DATA PROVIDED »

*** Begin section ***

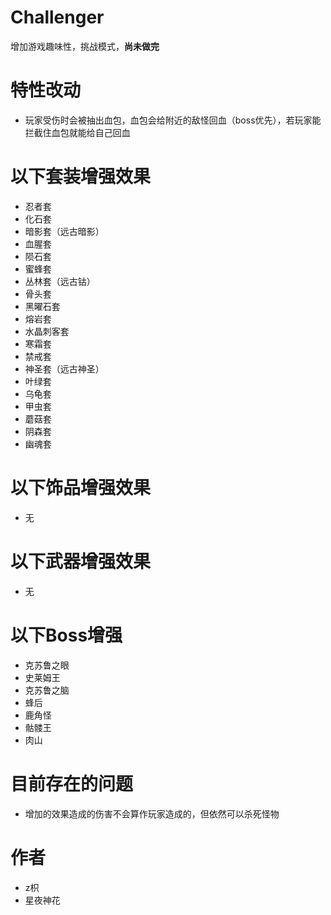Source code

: # Challenger
增加游戏趣味性，挑战模式，**尚未做完**
# 特性改动
- 玩家受伤时会被抽出血包，血包会给附近的敌怪回血（boss优先），若玩家能拦截住血包就能给自己回血
# 以下套装增强效果
- 忍者套
- 化石套
- 暗影套（远古暗影）
- 血腥套
- 陨石套
- 蜜蜂套
- 丛林套（远古钴）
- 骨头套
- 黑曜石套
- 熔岩套
- 水晶刺客套
- 寒霜套
- 禁戒套
- 神圣套（远古神圣）
- 叶绿套
- 乌龟套
- 甲虫套
- 蘑菇套
- 阴森套
- 幽魂套
# 以下饰品增强效果
- 无
# 以下武器增强效果
- 无
# 以下Boss增强
- 克苏鲁之眼
- 史莱姆王
- 克苏鲁之脑
- 蜂后
- 鹿角怪
- 骷髅王
- 肉山
# 目前存在的问题
- 增加的效果造成的伤害不会算作玩家造成的，但依然可以杀死怪物
# 作者
- z枳
- 星夜神花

*** End section ***

PROBLEM REQUIREMENTS » Find the line with "- 玩家受伤时会被抽出血包，" in the listing. Reproduce it and all the lines after it, exactly, through the last line.

ANSWER BOX »
- 玩家受伤时会被抽出血包，血包会给附近的敌怪回血（boss优先），若玩家能拦截住血包就能给自己回血
# 以下套装增强效果
- 忍者套
- 化石套
- 暗影套（远古暗影）
- 血腥套
- 陨石套
- 蜜蜂套
- 丛林套（远古钴）
- 骨头套
- 黑曜石套
- 熔岩套
- 水晶刺客套
- 寒霜套
- 禁戒套
- 神圣套（远古神圣）
- 叶绿套
- 乌龟套
- 甲虫套
- 蘑菇套
- 阴森套
- 幽魂套
# 以下饰品增强效果
- 无
# 以下武器增强效果
- 无
# 以下Boss增强
- 克苏鲁之眼
- 史莱姆王
- 克苏鲁之脑
- 蜂后
- 鹿角怪
- 骷髅王
- 肉山
# 目前存在的问题
- 增加的效果造成的伤害不会算作玩家造成的，但依然可以杀死怪物
# 作者
- z枳
- 星夜神花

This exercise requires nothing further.